*Stored items from a collection*:

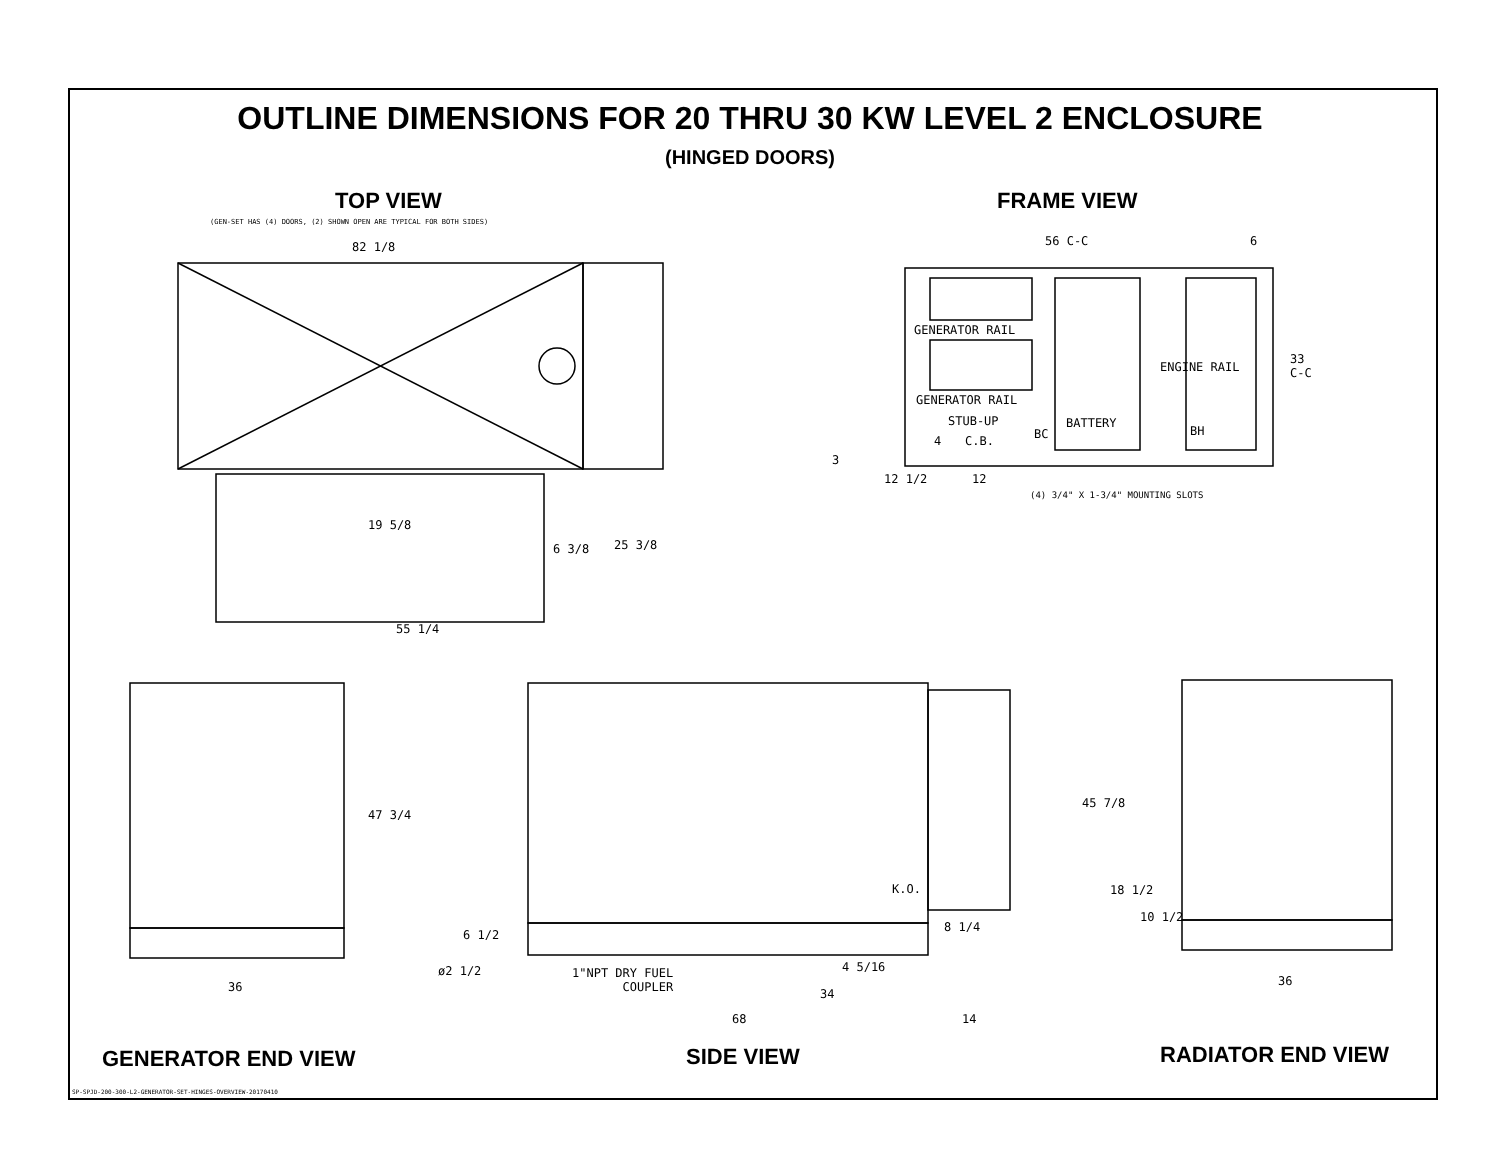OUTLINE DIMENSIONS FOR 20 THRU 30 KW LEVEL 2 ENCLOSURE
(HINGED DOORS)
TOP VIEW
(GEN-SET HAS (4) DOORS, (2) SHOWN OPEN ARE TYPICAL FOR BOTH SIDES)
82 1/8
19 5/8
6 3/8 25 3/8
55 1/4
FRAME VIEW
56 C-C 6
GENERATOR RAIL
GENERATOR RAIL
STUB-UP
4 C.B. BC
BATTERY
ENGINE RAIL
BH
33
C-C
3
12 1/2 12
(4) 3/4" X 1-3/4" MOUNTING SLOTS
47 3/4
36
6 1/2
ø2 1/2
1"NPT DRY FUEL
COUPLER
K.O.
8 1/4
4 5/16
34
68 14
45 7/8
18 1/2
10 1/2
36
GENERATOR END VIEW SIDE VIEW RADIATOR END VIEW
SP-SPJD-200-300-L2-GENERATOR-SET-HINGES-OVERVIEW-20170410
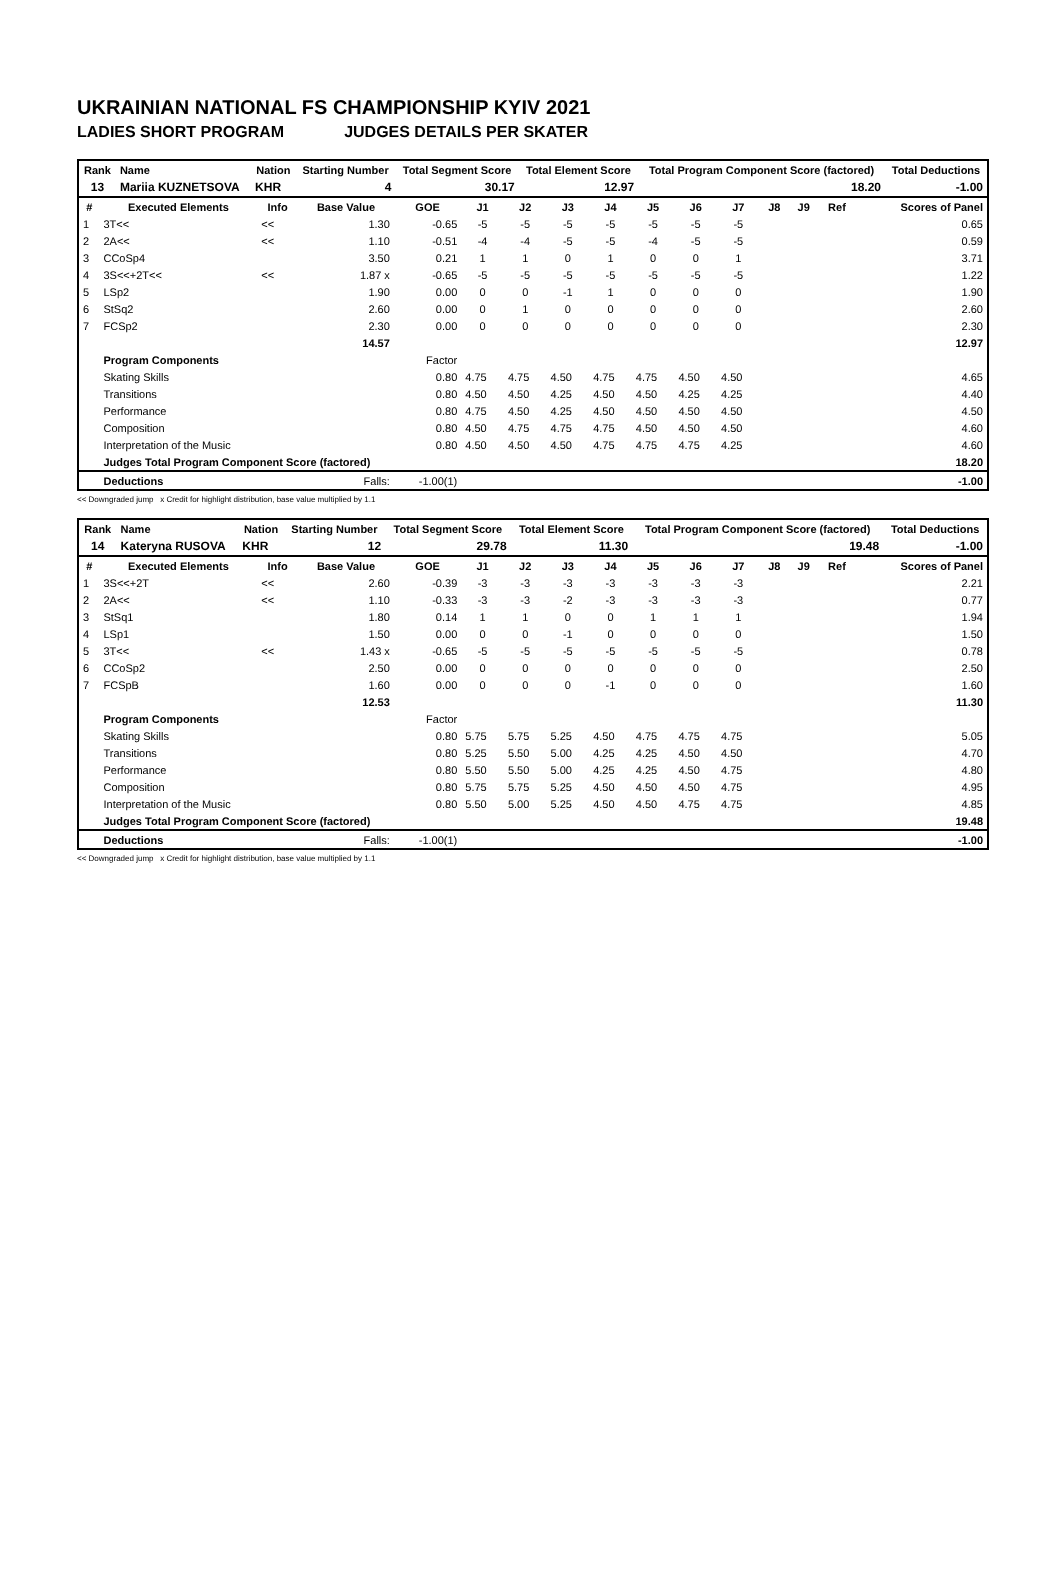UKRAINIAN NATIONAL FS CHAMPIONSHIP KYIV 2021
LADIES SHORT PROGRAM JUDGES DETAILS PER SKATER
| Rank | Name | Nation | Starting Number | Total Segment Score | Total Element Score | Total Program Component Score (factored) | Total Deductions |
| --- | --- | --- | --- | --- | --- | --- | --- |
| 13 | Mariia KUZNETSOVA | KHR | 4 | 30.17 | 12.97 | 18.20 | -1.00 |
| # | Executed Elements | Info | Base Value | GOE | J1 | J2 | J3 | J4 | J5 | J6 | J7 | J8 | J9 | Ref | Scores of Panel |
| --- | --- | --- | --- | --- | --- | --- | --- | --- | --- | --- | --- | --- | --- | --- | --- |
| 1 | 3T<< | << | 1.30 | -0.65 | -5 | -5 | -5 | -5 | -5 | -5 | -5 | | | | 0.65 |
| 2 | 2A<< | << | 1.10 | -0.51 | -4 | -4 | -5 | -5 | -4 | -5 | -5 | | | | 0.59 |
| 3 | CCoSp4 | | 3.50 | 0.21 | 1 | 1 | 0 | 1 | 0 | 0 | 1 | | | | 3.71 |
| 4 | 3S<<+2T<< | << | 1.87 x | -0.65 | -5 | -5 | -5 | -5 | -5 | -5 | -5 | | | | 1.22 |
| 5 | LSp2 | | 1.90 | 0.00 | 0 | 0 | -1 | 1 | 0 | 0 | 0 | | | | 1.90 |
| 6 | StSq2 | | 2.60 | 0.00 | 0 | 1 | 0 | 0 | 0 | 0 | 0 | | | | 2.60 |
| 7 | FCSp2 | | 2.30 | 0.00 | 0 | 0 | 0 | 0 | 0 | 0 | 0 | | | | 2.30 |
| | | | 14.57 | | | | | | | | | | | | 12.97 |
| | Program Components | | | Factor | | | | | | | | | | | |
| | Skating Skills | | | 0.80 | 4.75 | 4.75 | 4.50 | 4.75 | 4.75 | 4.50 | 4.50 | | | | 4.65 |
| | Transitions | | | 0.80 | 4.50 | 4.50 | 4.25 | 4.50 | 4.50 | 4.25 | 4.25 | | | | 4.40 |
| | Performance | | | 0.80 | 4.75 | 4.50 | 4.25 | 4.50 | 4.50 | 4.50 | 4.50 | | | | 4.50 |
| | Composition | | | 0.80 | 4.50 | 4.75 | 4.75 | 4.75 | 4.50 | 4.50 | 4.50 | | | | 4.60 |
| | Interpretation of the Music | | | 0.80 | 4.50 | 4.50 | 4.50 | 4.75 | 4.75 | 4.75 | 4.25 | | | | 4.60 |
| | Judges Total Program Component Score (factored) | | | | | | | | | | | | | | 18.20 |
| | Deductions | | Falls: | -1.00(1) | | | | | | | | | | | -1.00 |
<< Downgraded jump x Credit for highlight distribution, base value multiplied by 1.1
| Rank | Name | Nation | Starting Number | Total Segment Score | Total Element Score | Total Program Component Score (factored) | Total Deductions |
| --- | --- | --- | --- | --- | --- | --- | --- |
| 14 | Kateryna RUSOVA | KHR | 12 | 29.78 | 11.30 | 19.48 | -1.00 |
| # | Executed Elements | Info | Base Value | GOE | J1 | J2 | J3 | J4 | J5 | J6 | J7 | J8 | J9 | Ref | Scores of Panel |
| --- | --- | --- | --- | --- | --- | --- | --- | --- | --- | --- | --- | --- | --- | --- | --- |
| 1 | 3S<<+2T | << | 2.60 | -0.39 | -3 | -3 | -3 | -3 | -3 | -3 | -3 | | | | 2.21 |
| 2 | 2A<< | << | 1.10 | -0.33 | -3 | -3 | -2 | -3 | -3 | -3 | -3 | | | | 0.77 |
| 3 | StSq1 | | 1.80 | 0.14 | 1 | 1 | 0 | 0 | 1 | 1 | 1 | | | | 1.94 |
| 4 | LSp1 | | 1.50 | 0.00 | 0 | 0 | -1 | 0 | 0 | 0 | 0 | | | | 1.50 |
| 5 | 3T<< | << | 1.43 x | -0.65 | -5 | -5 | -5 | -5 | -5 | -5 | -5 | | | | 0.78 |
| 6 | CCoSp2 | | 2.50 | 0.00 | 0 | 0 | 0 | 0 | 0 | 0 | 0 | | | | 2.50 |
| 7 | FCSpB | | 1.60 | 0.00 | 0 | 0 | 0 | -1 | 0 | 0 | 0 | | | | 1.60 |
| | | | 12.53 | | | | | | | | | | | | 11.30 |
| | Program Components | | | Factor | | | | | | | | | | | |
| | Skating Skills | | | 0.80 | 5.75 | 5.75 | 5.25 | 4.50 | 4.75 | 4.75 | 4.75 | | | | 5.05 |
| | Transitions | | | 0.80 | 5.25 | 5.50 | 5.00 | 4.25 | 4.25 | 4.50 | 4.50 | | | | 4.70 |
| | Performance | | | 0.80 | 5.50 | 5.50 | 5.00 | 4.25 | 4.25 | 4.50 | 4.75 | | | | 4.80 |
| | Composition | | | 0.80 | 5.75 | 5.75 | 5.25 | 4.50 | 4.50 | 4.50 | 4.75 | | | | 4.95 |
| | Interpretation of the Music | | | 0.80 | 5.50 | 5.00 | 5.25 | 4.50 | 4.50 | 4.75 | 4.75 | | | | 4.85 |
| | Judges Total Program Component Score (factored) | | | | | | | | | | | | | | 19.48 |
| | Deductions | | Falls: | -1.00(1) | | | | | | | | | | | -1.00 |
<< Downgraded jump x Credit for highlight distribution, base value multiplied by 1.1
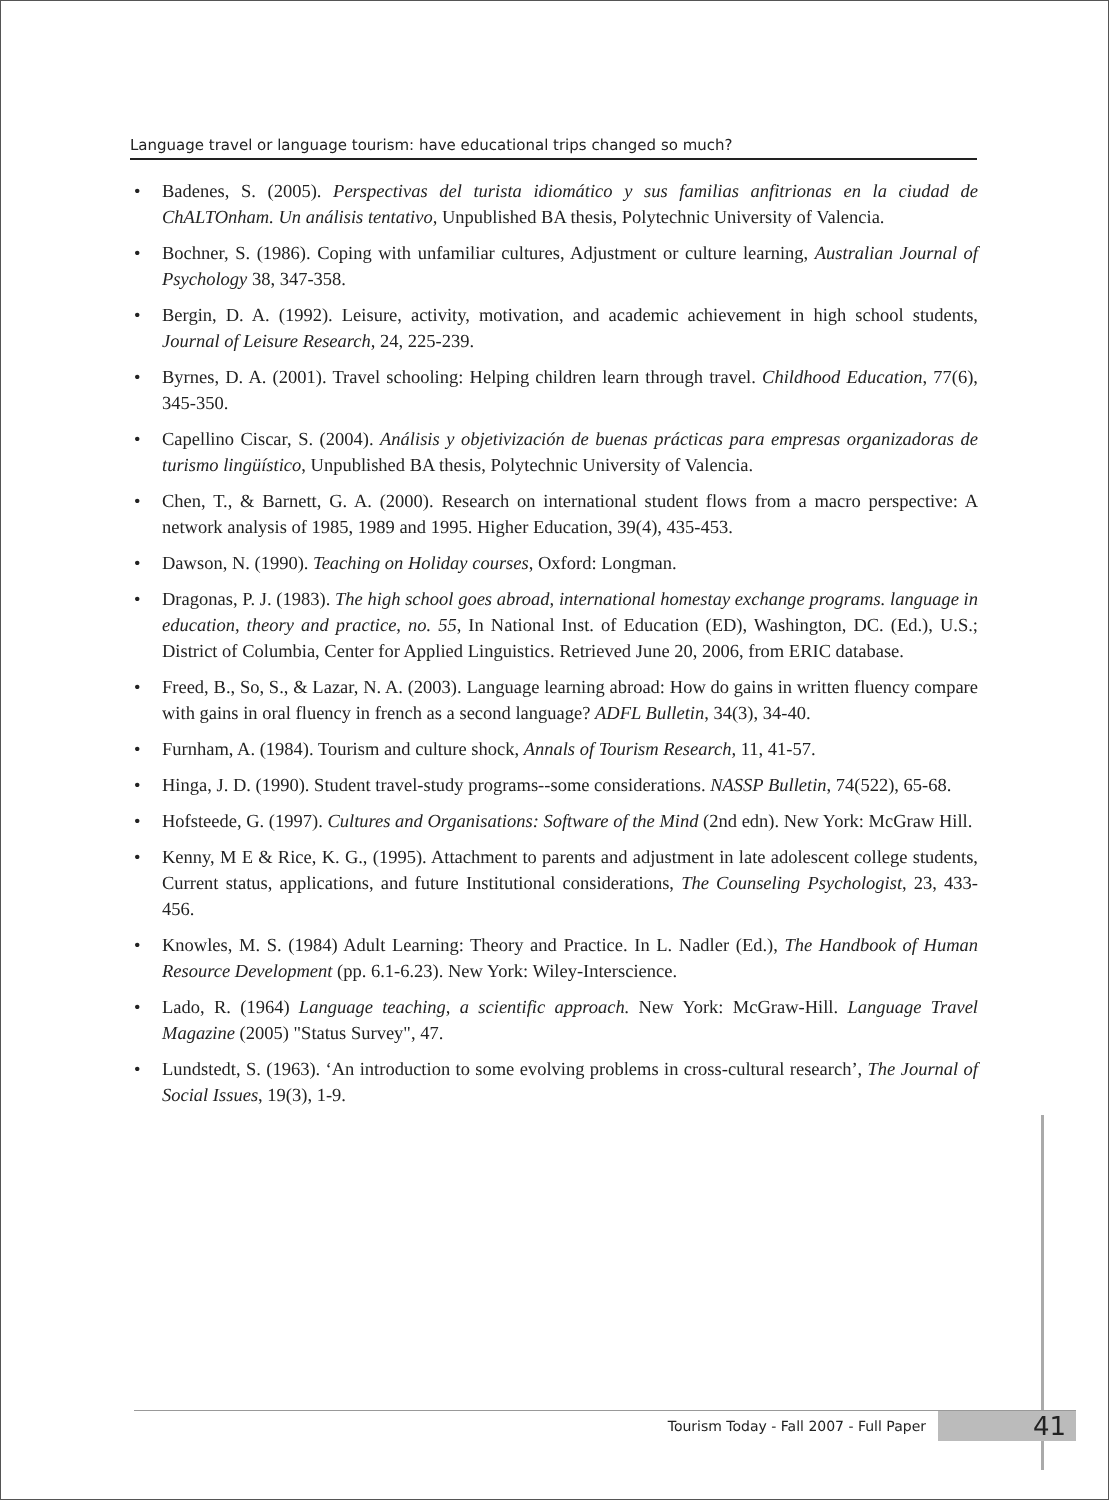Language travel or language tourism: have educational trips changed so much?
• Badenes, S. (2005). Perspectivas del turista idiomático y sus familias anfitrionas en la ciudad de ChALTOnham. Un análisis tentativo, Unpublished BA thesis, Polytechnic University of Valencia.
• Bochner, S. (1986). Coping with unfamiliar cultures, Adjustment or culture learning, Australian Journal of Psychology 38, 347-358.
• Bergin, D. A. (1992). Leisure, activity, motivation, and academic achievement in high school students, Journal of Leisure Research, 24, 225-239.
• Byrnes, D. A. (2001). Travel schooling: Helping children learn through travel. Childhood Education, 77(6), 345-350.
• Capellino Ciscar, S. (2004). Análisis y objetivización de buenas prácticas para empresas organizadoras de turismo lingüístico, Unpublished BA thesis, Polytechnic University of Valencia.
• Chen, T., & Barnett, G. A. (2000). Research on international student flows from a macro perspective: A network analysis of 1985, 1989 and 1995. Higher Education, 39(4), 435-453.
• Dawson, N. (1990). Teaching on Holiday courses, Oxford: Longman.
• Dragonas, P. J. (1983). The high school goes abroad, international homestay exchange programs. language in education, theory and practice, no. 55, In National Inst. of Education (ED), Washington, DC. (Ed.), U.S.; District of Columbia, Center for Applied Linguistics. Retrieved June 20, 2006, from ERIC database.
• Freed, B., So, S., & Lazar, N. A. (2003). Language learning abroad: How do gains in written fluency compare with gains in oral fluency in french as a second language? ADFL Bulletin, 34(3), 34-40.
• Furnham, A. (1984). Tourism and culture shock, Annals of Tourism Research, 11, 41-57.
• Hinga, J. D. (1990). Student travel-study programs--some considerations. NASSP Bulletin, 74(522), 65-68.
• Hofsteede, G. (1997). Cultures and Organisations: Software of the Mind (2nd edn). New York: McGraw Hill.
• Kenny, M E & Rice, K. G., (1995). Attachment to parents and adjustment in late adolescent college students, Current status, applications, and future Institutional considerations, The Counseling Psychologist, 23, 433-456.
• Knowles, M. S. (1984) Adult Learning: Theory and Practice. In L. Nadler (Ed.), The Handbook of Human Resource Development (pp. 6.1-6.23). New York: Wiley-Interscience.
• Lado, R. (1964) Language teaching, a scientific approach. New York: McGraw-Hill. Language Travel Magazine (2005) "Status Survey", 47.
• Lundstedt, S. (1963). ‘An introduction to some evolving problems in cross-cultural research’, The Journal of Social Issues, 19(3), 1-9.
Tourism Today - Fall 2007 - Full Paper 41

*What you need to do*:
Reproduce exactly the lines from the one with "from ERIC database." through the last line of the entries, keeping both of those lines and nothing else.

*Completed exercise*:
• Dragonas, P. J. (1983). The high school goes abroad, international homestay exchange programs. language in education, theory and practice, no. 55, In National Inst. of Education (ED), Washington, DC. (Ed.), U.S.; District of Columbia, Center for Applied Linguistics. Retrieved June 20, 2006, from ERIC database.
• Freed, B., So, S., & Lazar, N. A. (2003). Language learning abroad: How do gains in written fluency compare with gains in oral fluency in french as a second language? ADFL Bulletin, 34(3), 34-40.
• Furnham, A. (1984). Tourism and culture shock, Annals of Tourism Research, 11, 41-57.
• Hinga, J. D. (1990). Student travel-study programs--some considerations. NASSP Bulletin, 74(522), 65-68.
• Hofsteede, G. (1997). Cultures and Organisations: Software of the Mind (2nd edn). New York: McGraw Hill.
• Kenny, M E & Rice, K. G., (1995). Attachment to parents and adjustment in late adolescent college students, Current status, applications, and future Institutional considerations, The Counseling Psychologist, 23, 433-456.
• Knowles, M. S. (1984) Adult Learning: Theory and Practice. In L. Nadler (Ed.), The Handbook of Human Resource Development (pp. 6.1-6.23). New York: Wiley-Interscience.
• Lado, R. (1964) Language teaching, a scientific approach. New York: McGraw-Hill. Language Travel Magazine (2005) "Status Survey", 47.
• Lundstedt, S. (1963). ‘An introduction to some evolving problems in cross-cultural research’, The Journal of Social Issues, 19(3), 1-9.
Tourism Today - Fall 2007 - Full Paper 41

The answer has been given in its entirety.